6 Tips for Managing a High-Performance Computing Cluster
The face of supercomputing has changed — a lot. A new breed of commodity servers connected via ultrafast networks — such as Infiniband — have supplanted the monolithic mainframes of yore.
As opposed to common enterprise workloads, where each server may solve a multitude of problems concurrently, individual servers in a high-performance computing (HPC) system exchange messages with other servers at high rates of speed in order to collaboratively solve a single — but huge — problem.
Even in a university environment, HPC deployments can grow to thousands of individual servers. Consider the following six strategies to ease administrative burdens and provide for a better user experience.
Tip 1: Allow configurations to diverge.
A management platform that allows configurations of individual machines or groups of machines to diverge from the standard — as long as those settings are managed — will allow customization for specific tasks or users. That philosophy also allows system administrators to perform small, incremental upgrades without the need for extended downtime to provision systems from scratch.
Tip 2: Use multiple versions of applications.
This goes hand in hand with diverging configurations.
In a large environment, you will inevitably encounter a situation where one research group absolutely requires one version of an application, and another group simply can't live without a different version. Ensuring that the management platform can deploy both versions on the same compute resources is key.
Tip 3: Support bundles.
An easy-to-use tool that allows users to submit problem tickets can be valuable to troubleshooting efforts. Not only can this tool direct comments from the user into a preferred ticketing system, it can gather data of interest from the HPC environment. What jobs do the users have running or queued at the moment? What does their environment look like? What applications do they have loaded into their environment?
Automated gathering will pay dividends when it comes to making effective use of the user support organization (users also will appreciate a less tedious experience).
Tip 4: Tier the deployment environment.
A multitiered testing environment brings traditional enterprise IT practices to the HPC realm. Institute a "development" sandbox so system administrators can install and configure new releases of operating systems, middleware and applications.

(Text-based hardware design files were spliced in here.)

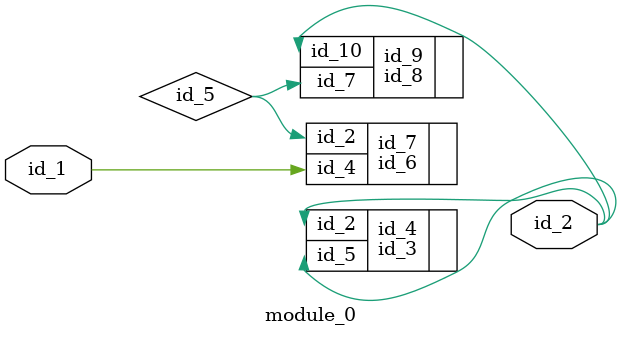
<source format=v>
module module_0 (
    id_1,
    id_2
);
  output id_2;
  input id_1;
  id_3 id_4 (
      .id_2(id_1),
      .id_2(id_2),
      .id_5(id_2)
  );
  id_6 id_7 (
      .id_4(id_1),
      .id_2(id_5)
  );
  id_8 id_9 (
      .id_10(id_7),
      .id_7 (id_5),
      .id_10(id_2)
  );
endmodule

</source>
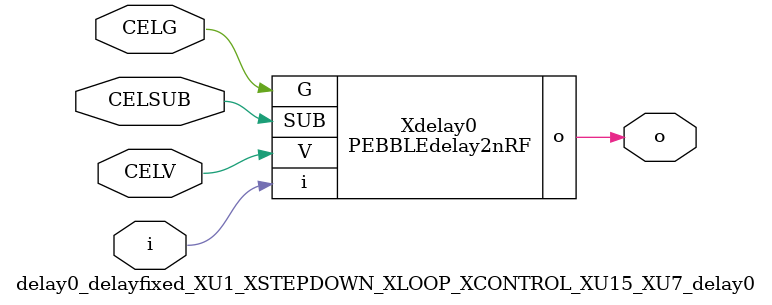
<source format=v>



module PEBBLEdelay2nRF ( o, V, G, i, SUB );

  input V;
  input i;
  input G;
  output o;
  input SUB;
endmodule

//Celera Confidential Do Not Copy delay0_delayfixed_XU1_XSTEPDOWN_XLOOP_XCONTROL_XU15_XU7_delay0
//TYPE: fixed 2ns
module delay0_delayfixed_XU1_XSTEPDOWN_XLOOP_XCONTROL_XU15_XU7_delay0 (i, CELV, o,
CELG,CELSUB);
input CELV;
input i;
output o;
input CELSUB;
input CELG;

//Celera Confidential Do Not Copy delayfast0
PEBBLEdelay2nRF Xdelay0(
.V (CELV),
.i (i),
.o (o),
.G (CELG),
.SUB (CELSUB)
);
//,diesize,PEBBLEdelay2nRF

//Celera Confidential Do Not Copy Module End
//Celera Schematic Generator
endmodule

</source>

Once a release is ready for broader testing, move it onto a "test" platform, where regression tests are run and trusted users are invited to test the new release. After any remaining problems are fixed, deploy the release onto production resources.
Tip 5: Virtualize.
Virtualization can be a useful tool in the HPC arena. The usual server consolidation approaches apply for IT infrastructure services. To implement remote visualization of HPC data sets, use a Virtual Desktop Infrastructure approach.
Some HPC management platforms also can manage virtual machines, providing "virtual clusters." Although those work well only for certain types of applications, they can prove quite powerful, particularly in a secure research environment using protected data.
Tip 6: Tap the cloud.
Computational demands from researchers are frequently cyclical. Like waves on a lake, research cycles from multiple faculty can result in tall peaks. A management tool that can dynamically provision resources from public-cloud providers lets HPC administrators scale capacity based on a lower mean demand and respond rapidly to peak resource demands.